Research & Publications
Don't Predict the Future, Create It: Designing Cooperative Resilience in the AI Transition
As artificial intelligence accelerates the automation of both physical and knowledge work, cooperatives face a distinct challenge: how do you prepare a democratically governed organization for technological disruption without sacrificing the worker sovereignty that makes it worth preserving? In collaboration with ASETT and Mondragon University, we conducted research examining how Mondragon's cooperative network can maintain resilience through the AI transition. Rather than speculating outward about what AI will become, we propose using the future as a mirror — looking inward at how cooperative institutions want to change, or not, across a range of possible economic scenarios. Drawing on Mondragon's history of adapting through past waves of automation, we identified how its governance structures are likely to respond to near-future AI use cases, and where those structures may need reinforcement. Through workshops with cooperative members using speculative design scenarios — from AI-assisted governance to fully automated production — we found that the central challenge is not the technology itself, but the speed at which it arrives, and whether cooperative institutions can act proactively before that speed erodes the democratic foundations underneath them.

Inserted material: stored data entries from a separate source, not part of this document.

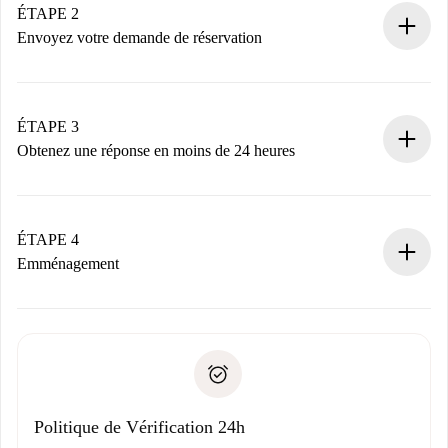
Vous disposez à l’avance de toutes les informations
ÉTAPE 2
nécessaires.
Envoyez votre demande de réservation
Envoyez les informations essentielles sur votre profil et
votre mode de paiement.
Nous ne vous facturerons rien tant que le propriétaire
ÉTAPE 3
n’aura pas accepté.
Obtenez une réponse en moins de 24 heures
Le propriétaire dispose de 24 heures pour confirmer.
Si accepté, nous vous facturerons et vous mettrons en
contact avec le propriétaire.
ÉTAPE 4
Si refusé : aucun prélèvement et nous vous proposerons
Emménagement
d’autres options.
Accordez avec le propriétaire les détails de votre arrivée,
Documents requis si votre logement est «
Spotahome plus
remise des clés, etc.
».
Spotahome transférera le premier paiement au propriétaire
Pièce d’identité ou Passeport
uniquement si aucun problème n'est signalé.
Justificatif de solvabilité
Domiciliation bancaire
Politique de Vérification 24h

Designing for Proactive Accountability: Lessons on Governing Technology from Detroit’s Food Sovereignty Movement
Technology is often built in ways that leave the communities most affected by it with little say over how it works or who benefits. In this work, we engaged with Detroit's food sovereignty movement to study how communities historically marginalized by technology think about accountability and governance. Through a series of speculative design workshops, participants drew on their own experiences with community-owned cooperatives — what they described as "ancestral technologies" — as models for redistributing power. A consistent theme emerged: new technologies would predictably harm their communities because profit would be prioritized over justice, and the usual response — reacting after the damage is done — was not enough. From these insights, we developed the Designing for Proactive Accountability (D4PA) framework, which reconceives governance not as a last-minute ethical check, but as a foundational material of the design process itself. D4PA offers concrete principles for HCI researchers and designers who want accountability to be community-led, formally enforced, and continuously maintained from the very start.
Taxonomizing and Measuring Represenational Harms: A Look at Image Tagging
In this work, we examine computational approaches for measuring the "fairness" of image tagging systems, finding that they cluster into five distinct groups, each with their own analytic foundations. We further identify a diverse range of normative concerns that are often collapsed under the terms "unfairness," "bias," or even "discrimination" when discussing problematic cases of image tagging. In particular, we offer a four-part taxonomy of the harms that may be caused by image tagging systems, offering concrete examples of each. We then consider how different computational measurement approaches map to each of these harms. In so doing, we demonstrate that a wide range of approaches can help measure a wide range of harms. Our findings also highlight that no single measurement approach will provide a definitive result, nor will it be possible to infer from the chosen approach which harm researchers are actually seeking to measure. Lastly, equipped with a more granular understanding of the harms that may be cause by image tagging systems, we show that attempts to mitigate some of these harms may be in tension with one another.
Shape the Vote
Our goal is to provide alternative tools to discuss election forecasting whereby voters are instead reminded and empowered to play their part in democracy.
Detect suspicious IP addresses with the Amazon SageMaker IP Insights algorithm
IP Insights is an unsupervised learning algorithm for detecting anomalous behavior and usage patterns of IP addresses. IP Insights is natively integrated into the Amazon SageMaker platform. Therefore, all you need is to put your data in S3 and you can spin up fully distributed training cluster to train an IP Insights model and then deploy with one-click to an EC2 instance for real-time inference.
DeepSurv: Personalized Treatment Recommender System Using A Cox Proportional Hazards Deep Neural Network
Researched the application of deep neural networks to survival analysis and demonstrated a deep neural network’s ability to predict the risk of an event occurring (i.e. death of a patient). Demonstrated state-of-the-art performance in predicting a patient’s risk of death and providing them with a personalized treatment recommendation. Released an open-source Python package with a Docker framework to increase the reproducibility of experiments.
#transneeds
Ran a social-media listening campaign to gather data on trans health issues. Analyzed over 12,000 responses and presented findings as policy recommendations to the U.S. Federal Government.